> **Work to be completed**
What is needed is an exact retyping of the records below, from the first line through the line that contains "minerały mają korzystny".

Extracted page text data
────────────────
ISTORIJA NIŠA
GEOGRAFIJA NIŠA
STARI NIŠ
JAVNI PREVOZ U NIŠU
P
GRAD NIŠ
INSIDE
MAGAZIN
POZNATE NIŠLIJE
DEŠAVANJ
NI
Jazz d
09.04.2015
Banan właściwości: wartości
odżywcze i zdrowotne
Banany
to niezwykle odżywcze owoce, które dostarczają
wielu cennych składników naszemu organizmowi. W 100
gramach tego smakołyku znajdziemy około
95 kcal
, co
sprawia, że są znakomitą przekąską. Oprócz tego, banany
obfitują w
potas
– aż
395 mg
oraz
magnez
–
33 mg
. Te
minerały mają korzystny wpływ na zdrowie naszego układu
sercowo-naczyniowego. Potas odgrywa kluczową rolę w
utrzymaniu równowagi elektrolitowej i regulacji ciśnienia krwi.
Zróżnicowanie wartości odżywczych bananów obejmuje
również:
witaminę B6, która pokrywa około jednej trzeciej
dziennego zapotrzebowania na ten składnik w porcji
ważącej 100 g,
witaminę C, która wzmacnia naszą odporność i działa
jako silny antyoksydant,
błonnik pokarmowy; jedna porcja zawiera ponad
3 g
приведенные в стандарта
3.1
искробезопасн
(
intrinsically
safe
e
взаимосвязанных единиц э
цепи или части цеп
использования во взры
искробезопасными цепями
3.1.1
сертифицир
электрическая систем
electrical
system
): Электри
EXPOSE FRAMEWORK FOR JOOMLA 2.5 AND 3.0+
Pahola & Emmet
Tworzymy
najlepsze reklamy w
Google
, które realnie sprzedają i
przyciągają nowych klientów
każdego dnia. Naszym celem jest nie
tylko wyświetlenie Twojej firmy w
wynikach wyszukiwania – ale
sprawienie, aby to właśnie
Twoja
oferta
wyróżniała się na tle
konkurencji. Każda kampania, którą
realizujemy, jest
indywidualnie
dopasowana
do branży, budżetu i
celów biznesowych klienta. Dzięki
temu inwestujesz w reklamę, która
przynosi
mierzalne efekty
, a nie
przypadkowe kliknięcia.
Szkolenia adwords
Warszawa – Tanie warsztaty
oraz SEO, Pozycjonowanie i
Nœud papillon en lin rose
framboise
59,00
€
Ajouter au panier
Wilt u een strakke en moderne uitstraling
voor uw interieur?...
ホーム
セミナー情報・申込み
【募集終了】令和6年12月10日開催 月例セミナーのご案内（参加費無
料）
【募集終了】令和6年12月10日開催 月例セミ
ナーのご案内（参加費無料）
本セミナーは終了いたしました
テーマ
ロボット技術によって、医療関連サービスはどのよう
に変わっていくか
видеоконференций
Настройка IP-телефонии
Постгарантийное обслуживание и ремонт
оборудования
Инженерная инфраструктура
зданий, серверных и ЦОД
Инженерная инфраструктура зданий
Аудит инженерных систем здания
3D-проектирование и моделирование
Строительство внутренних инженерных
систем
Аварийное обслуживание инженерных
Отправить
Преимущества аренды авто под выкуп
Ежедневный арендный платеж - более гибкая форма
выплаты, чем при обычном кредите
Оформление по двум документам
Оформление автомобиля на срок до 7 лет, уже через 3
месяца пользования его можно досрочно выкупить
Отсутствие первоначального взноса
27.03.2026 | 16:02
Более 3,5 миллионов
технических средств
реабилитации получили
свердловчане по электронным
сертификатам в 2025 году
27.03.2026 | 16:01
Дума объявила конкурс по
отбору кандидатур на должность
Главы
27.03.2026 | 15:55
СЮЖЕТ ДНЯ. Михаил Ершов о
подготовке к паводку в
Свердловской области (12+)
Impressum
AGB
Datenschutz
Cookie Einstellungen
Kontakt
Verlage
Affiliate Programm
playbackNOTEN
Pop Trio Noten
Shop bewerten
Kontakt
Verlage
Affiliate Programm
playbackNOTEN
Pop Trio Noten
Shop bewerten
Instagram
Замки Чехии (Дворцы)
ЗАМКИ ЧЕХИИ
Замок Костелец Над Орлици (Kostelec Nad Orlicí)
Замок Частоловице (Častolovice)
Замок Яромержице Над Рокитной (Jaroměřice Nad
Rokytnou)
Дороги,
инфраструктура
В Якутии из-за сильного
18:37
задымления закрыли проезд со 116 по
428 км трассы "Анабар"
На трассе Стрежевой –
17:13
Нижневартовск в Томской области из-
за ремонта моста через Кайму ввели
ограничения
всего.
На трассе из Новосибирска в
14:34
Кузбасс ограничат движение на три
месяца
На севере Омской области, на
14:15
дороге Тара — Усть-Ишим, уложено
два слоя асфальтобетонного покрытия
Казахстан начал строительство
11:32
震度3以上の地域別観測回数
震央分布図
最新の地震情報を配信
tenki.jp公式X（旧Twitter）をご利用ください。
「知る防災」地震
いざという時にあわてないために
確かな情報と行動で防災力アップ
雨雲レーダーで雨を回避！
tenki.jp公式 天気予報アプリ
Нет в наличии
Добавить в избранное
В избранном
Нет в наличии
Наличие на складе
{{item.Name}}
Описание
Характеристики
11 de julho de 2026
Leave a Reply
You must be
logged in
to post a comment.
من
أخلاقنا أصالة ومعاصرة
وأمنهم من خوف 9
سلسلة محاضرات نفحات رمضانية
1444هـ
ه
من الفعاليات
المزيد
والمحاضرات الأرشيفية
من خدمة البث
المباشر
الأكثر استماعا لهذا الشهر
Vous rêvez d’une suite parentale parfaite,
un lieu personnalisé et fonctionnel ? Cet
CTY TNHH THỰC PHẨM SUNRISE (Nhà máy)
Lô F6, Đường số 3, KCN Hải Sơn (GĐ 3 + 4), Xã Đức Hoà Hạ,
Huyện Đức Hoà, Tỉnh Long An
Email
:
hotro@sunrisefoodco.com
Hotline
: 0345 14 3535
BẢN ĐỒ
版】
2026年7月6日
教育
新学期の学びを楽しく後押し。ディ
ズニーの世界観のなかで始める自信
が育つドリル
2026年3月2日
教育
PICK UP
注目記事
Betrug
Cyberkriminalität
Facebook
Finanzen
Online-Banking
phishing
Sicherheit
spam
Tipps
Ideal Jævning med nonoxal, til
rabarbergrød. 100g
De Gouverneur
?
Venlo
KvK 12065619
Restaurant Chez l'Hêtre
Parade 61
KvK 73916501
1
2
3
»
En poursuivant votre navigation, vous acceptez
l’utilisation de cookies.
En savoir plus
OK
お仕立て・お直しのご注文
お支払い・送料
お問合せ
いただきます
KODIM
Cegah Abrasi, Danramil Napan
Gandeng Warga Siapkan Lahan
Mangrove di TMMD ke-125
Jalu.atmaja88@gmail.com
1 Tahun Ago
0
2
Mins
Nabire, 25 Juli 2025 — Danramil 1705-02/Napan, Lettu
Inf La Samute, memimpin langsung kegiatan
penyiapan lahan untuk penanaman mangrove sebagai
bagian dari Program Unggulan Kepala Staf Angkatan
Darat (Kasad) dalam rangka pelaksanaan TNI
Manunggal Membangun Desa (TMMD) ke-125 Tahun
────────────────
> **Answer to the problem**
ISTORIJA NIŠA
GEOGRAFIJA NIŠA
STARI NIŠ
JAVNI PREVOZ U NIŠU
P
GRAD NIŠ
INSIDE
MAGAZIN
POZNATE NIŠLIJE
DEŠAVANJ
NI
Jazz d
09.04.2015
Banan właściwości: wartości
odżywcze i zdrowotne
Banany
to niezwykle odżywcze owoce, które dostarczają
wielu cennych składników naszemu organizmowi. W 100
gramach tego smakołyku znajdziemy około
95 kcal
, co
sprawia, że są znakomitą przekąską. Oprócz tego, banany
obfitują w
potas
– aż
395 mg
oraz
magnez
–
33 mg
. Te
minerały mają korzystny wpływ na zdrowie naszego układu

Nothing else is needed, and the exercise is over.